## What is expected
Reproduce the listing word for word. Skip any image.

## Input records

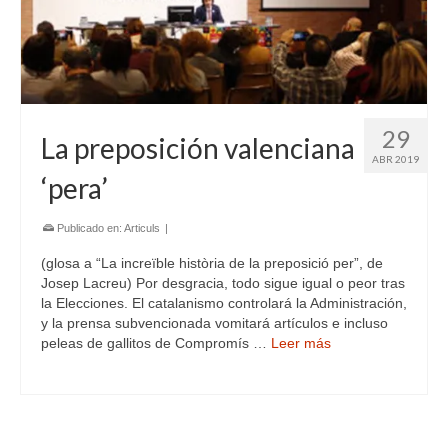
29
La preposición valenciana
ABR 2019
‘pera’
Publicado en:
Articuls
|
(glosa a “La increïble història de la preposició per”, de
Josep Lacreu) Por desgracia, todo sigue igual o peor tras
la Elecciones. El catalanismo controlará la Administración,
y la prensa subvencionada vomitará artículos e incluso
peleas de gallitos de Compromís …
Leer más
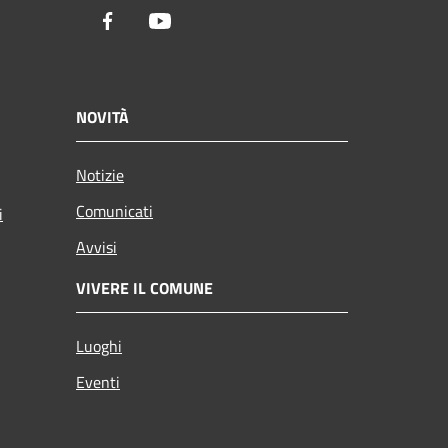
Facebook
Youtube
NOVITÀ
Notizie
Comunicati
i
Avvisi
VIVERE IL COMUNE
Luoghi
Eventi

## Exercise answer
29
La preposición valenciana
ABR 2019
‘pera’
Publicado en:
Articuls
|
(glosa a “La increïble història de la preposició per”, de
Josep Lacreu) Por desgracia, todo sigue igual o peor tras
la Elecciones. El catalanismo controlará la Administración,
y la prensa subvencionada vomitará artículos e incluso
peleas de gallitos de Compromís …
Leer más
Facebook
Youtube
NOVITÀ
Notizie
Comunicati
i
Avvisi
VIVERE IL COMUNE
Luoghi
Eventi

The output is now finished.